Poor people value happiness more than beauty and confidence, but noble’s value self-pride and personality above all else because they believe it will bring them joy. Apart from that, nobles are adept at concealing their identities by excessive drinking and corruption. Cavendish says: The better sort of citizens, such as princes and gentry, are to be applauded in one respect, having more resources to sustain their debaucheries than peasants do, who are for the most part intoxicated at their departing (107). The quote demonstrates how nobles can have more of anything, including drinking, since they have an infinite fortune.

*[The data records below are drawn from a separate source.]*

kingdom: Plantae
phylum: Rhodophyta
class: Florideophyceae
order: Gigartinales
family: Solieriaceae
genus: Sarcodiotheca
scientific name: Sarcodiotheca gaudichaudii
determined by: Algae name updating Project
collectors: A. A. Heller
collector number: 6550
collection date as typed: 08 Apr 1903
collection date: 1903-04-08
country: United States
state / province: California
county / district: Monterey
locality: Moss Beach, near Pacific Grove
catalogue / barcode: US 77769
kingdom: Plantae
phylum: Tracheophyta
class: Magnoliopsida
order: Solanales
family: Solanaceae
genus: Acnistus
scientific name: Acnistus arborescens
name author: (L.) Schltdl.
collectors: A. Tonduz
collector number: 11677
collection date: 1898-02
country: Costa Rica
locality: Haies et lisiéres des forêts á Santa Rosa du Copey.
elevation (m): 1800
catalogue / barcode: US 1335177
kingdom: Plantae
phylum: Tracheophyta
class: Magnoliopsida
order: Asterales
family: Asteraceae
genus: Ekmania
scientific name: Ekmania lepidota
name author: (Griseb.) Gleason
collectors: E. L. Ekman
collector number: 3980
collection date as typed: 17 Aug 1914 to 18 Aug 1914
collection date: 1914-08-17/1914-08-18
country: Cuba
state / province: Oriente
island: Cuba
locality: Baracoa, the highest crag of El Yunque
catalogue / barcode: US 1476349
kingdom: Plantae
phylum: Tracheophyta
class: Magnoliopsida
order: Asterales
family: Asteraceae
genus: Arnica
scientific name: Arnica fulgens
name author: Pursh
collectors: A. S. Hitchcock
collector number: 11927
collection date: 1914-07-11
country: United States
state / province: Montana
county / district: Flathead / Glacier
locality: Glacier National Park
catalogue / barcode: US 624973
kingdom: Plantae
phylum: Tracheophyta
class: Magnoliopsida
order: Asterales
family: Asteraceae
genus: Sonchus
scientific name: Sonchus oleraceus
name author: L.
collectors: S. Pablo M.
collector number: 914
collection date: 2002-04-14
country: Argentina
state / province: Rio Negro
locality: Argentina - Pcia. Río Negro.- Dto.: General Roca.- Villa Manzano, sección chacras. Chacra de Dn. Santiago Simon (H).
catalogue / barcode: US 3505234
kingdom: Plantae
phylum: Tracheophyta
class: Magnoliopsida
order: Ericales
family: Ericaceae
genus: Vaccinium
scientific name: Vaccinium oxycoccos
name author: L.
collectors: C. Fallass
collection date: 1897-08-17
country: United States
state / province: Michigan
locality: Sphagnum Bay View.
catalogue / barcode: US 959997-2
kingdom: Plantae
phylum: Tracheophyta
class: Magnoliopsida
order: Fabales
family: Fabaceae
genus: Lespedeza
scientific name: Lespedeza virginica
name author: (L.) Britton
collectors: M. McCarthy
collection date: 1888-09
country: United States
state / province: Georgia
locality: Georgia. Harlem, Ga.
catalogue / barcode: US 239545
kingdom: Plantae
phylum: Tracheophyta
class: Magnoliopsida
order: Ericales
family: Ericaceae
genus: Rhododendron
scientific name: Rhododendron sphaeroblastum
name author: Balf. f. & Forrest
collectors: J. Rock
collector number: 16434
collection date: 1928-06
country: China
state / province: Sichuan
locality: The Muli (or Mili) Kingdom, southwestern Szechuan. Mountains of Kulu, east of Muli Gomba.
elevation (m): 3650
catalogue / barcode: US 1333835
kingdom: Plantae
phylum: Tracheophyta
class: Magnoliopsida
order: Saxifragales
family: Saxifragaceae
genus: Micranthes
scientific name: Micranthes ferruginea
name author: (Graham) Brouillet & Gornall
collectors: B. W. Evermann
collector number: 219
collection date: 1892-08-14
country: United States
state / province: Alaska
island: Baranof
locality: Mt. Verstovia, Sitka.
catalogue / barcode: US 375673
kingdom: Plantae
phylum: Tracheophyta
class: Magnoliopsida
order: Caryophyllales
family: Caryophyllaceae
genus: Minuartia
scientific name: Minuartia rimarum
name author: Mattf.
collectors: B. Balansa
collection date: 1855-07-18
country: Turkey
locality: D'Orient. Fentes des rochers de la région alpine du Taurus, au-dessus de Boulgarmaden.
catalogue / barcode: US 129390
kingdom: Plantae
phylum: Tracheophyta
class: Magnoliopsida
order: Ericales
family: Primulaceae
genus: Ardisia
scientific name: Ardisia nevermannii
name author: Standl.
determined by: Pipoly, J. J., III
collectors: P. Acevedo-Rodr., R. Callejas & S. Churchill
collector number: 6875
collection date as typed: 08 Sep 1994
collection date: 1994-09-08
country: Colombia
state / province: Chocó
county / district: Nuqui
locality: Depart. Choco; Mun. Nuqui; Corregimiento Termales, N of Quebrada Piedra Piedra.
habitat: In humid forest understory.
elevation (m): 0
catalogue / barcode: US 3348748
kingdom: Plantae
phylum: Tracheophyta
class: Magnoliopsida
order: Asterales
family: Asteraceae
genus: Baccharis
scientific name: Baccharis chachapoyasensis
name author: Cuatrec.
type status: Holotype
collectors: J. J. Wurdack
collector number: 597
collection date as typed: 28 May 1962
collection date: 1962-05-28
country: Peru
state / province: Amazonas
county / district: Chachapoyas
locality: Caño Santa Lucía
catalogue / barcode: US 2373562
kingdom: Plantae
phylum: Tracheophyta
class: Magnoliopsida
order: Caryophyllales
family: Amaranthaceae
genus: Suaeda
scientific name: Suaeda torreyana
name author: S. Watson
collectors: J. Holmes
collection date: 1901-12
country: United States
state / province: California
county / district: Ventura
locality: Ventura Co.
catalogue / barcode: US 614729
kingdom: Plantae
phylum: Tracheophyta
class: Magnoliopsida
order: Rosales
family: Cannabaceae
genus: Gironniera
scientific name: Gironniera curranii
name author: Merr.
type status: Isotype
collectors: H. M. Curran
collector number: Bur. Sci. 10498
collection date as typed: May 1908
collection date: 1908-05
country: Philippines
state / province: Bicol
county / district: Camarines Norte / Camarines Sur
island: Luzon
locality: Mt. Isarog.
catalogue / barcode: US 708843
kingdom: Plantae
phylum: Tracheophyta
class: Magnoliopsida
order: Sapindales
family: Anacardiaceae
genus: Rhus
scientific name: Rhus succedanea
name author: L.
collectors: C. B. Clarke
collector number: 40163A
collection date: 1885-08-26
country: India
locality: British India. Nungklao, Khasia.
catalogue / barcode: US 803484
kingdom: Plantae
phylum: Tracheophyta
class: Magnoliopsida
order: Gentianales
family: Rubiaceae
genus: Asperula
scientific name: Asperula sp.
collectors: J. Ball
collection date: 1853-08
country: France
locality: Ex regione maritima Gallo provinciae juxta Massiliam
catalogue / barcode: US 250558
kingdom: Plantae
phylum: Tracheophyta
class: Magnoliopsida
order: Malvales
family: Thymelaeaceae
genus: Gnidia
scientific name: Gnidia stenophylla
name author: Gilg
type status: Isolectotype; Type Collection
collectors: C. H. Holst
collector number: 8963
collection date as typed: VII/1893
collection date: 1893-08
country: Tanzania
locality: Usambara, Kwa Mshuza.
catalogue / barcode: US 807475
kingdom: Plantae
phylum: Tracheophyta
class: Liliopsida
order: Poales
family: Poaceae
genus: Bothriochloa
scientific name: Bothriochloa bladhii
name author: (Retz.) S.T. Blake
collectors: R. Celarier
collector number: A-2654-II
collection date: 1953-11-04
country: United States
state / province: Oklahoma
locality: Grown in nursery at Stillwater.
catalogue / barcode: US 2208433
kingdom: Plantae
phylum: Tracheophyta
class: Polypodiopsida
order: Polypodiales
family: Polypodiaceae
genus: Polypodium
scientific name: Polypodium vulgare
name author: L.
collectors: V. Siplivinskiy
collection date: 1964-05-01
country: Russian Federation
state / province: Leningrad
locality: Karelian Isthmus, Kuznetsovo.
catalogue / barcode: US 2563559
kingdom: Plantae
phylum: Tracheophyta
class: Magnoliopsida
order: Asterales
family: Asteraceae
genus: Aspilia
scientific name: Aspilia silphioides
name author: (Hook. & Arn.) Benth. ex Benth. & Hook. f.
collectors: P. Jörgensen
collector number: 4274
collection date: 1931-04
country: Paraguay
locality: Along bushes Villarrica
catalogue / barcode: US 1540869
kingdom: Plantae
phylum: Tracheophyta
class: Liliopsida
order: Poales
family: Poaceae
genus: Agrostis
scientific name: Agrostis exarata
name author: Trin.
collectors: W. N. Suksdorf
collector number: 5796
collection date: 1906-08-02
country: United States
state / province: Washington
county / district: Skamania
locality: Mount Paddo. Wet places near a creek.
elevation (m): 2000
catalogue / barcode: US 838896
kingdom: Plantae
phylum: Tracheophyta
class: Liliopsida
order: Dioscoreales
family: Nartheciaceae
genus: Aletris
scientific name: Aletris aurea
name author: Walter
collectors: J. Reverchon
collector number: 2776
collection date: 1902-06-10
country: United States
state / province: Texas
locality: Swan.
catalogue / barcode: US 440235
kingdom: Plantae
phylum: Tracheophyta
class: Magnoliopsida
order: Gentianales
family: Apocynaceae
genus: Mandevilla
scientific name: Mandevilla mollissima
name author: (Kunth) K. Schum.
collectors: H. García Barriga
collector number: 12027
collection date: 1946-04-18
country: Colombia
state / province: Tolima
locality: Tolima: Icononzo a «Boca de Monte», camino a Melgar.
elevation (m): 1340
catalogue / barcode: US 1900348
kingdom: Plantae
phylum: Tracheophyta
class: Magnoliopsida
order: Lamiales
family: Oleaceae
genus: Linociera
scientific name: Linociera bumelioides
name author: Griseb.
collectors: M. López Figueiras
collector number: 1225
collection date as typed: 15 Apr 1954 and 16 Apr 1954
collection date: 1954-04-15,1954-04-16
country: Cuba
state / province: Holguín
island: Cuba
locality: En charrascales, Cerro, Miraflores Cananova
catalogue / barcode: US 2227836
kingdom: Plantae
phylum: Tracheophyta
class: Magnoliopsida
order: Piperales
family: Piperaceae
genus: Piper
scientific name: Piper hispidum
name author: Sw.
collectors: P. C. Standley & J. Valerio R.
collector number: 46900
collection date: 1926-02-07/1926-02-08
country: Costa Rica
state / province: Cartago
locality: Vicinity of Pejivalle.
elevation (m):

As a result, two groups of people have different perspectives on happiness.
In the end, Cavendish demonstrates the true happiness gap between the upper and lower classes, demonstrating that nobles care about their beauty and are jealous of each other. In contrast, peasants care about the people surrounding them. She assumes, however, that “happiness exists not in external display or concourse, but indulgently in the mind” after everything she has said about the happiness of two groups (108). People’s happiness can come from their inner thoughts and feelings rather than from their surroundings. Nobles will be exhausted and depressed because they are concerned with the external appearance and what society thinks about them. Cavendish adds, “I am not a fit judge for the various kinds of degrees, or courses of lives or acts of mankind, as to determine which is the happiest,” (108). She asks who she is to judge happiness or who is happier after a long letter about Cavendish’s thinking or nobles’ views on peasants’ happiness. Since people cannot see happiness from the outside, they can appear happy when they are really sad.
Work Cited
Cavendish, Margaret. Sociable letters. Broadview Press, 2004.
Sarasohn, Lisa T. “8 The Role of Honour in the Life of William Cavendish and the Philosophy of Thomas Hobbes.” Authority, Authorship and Aristocratic Identity in Seventeenth-Century England. Brill, 2017. 196-215.